Sur une petite éminence qui domine la redoute principale, un autel a été dressé. Des branches de pins, traînées de très loin, ont été plantées en terre et leur verdure jette une note gaie sur la monotone tristesse de la jaune plaine mandchourienne. Sur le sommet du monticule, une simple poutre fichée en terre rappelle qu'une affaire meurtrière s'est déroulée ici même et que quelques centaines de braves n'y ont pas marchandé leur vie. Sur la droite, un énorme obus, de 5 mètres de haut, en toile peinte, contribue à donner un aspect tout à fait martial à la cérémonie.
Des offrandes sont faites aux morts, des prières sont dites par les aumôniers de l'armée, revêtus de leurs robes de brocart, les esprits des morts sont évoqués et tous les officiers envoyés en délégation viennent brûler de l'encens. Successivement des détachements de chaque régiment viennent saluer les camarades glorieusement tombés.
Ceux qui sont morts pour leur patrie et qu'on vient d'honorer vont maintenant se divertir avec leurs camarades, car une fête funéraire de cette nature ne doit pas être triste. Des tables 'sont dressées: la musique attaque ses airs les plus gais et toutes sortes de divertissements vont se succéder. Le troupier japonais est extrêmement ingénieux. Avec un rien il arrive à faire quelque chose. Il sait se grimer à merveille, mimer la démarche d'une mousmé, prendre les attitudes hiératiques des Samouraïs et aussi donner la note gaie et comique.
Une séance de lutte sur le terrain du combat.
Ainsi nous avons vu défiler la vieille armée japonaise, des troupes de paysannes, des musiciens improvisés, des acteurs célèbres, des lutteurs. Car la lutte est très en faveur au Japon. Une salle de lutte est organisée: les champions sont nombreux.

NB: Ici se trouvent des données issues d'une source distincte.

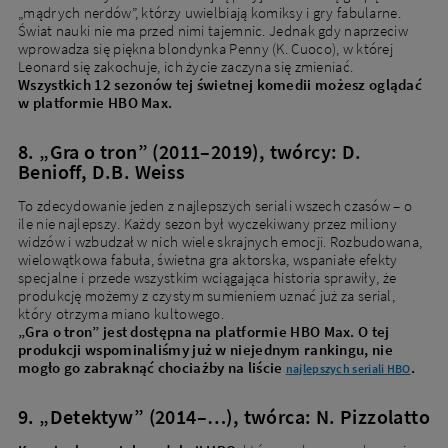
„mądrych nerdów”, którzy uwielbiają komiksy i gry fabularne.
Świat nauki nie ma przed nimi tajemnic. Jednak gdy naprzeciw
wprowadza się piękna blondynka Penny (K. Cuoco), w której
Leonard się zakochuje, ich życie zaczyna się zmieniać.
Wszystkich 12 sezonów tej świetnej komedii możesz oglądać
w platformie HBO Max.
8. „Gra o tron” (2011–2019), twórcy: D.
Benioff, D.B. Weiss
To zdecydowanie jeden z najlepszych seriali wszech czasów – o
ile nie najlepszy. Każdy sezon był wyczekiwany przez miliony
widzów i wzbudzał w nich wiele skrajnych emocji. Rozbudowana,
wielowątkowa fabuła, świetna gra aktorska, wspaniałe efekty
specjalne i przede wszystkim wciągająca historia sprawiły, że
produkcję możemy z czystym sumieniem uznać już za serial,
który otrzyma miano kultowego.
„Gra o tron” jest dostępna na platformie HBO Max. O tej
produkcji wspominaliśmy już w niejednym rankingu, nie
mogło go zabraknąć chociażby na liście
.
najlepszych seriali HBO
9. „Detektyw” (2014–…), twórca: N. Pizzolatto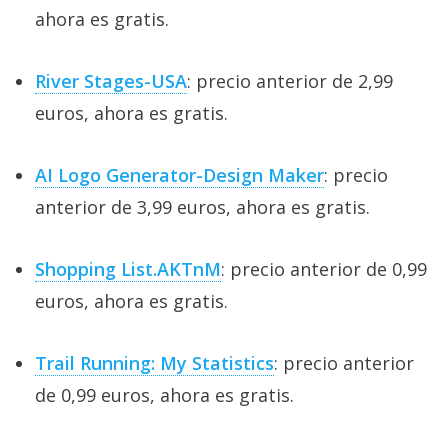
ahora es gratis.
River Stages-USA
: precio anterior de 2,99
euros, ahora es gratis.
AI Logo Generator-Design Maker
: precio
anterior de 3,99 euros, ahora es gratis.
Shopping List.AKTnM
: precio anterior de 0,99
euros, ahora es gratis.
Trail Running: My Statistics
: precio anterior
de 0,99 euros, ahora es gratis.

Et, chose intéressante, sur ce terrain encore jauni de la trace des explosifs, couvert de balles de shrapnells, où l'on se heurte à chaque pas à des culots d'obus, où l'on se battait avec acharnement il y a un mois encore, aujourd'hui on s'amuse et l'on boit, et les fossés de la redoute russe servent de vestiaire aux lutteurs pour se mettre en tenue et aux pseudo-mousmés pour se grimer et nouer leur obi.
APRÈS LA VICTOIRE: RÉJOUISSANCES AU CAMP JAPONAIS EN
L'HONNEUR DES MORTS.--Soldats déguisés dansant et mimant un combat.
[(Agrandissement)]
FÊTE FUNÉRAIRE AU CAMP JAPONAIS, APRES LA VICTOIRE DE MOUKDEN.
--Soldats déguisés en "Samouraïs" défilant devant leurs camarades en l'honneur des morts.
En partant pour cette campagne meurtrière, les soldats japonais n'avaient certainement point songé à surcharger leurs bagages des éléments d'une mascarade. Après la victoire de Moukden, leur ingéniosité y a suppléé. Pour reconstituer ces anciens accoutrements des guerriers d'autrefois, les plus vieux d'entre eux n'avaient qu'à rappeler leurs souvenirs,--des souvenirs de trente ans, au plus. Un peu de papier, quelques lambeaux d'étoffes, les kimonos, les robes japonaises que chacun emporta avec lui pour les revêtir aux heures de trêve, quelques bonnets à poil conquis aux Russes, et voilà reconstitués les armures héroïques des ancêtres, les hauts casques armés d'antennes, les masques dont les superbes sabreurs d'autrefois couvraient leurs visages. Et les petits soldats équipés à l'européenne regardaient défiler la marche superbe des Samouraïs, dont l'âme indomptable revit en eux.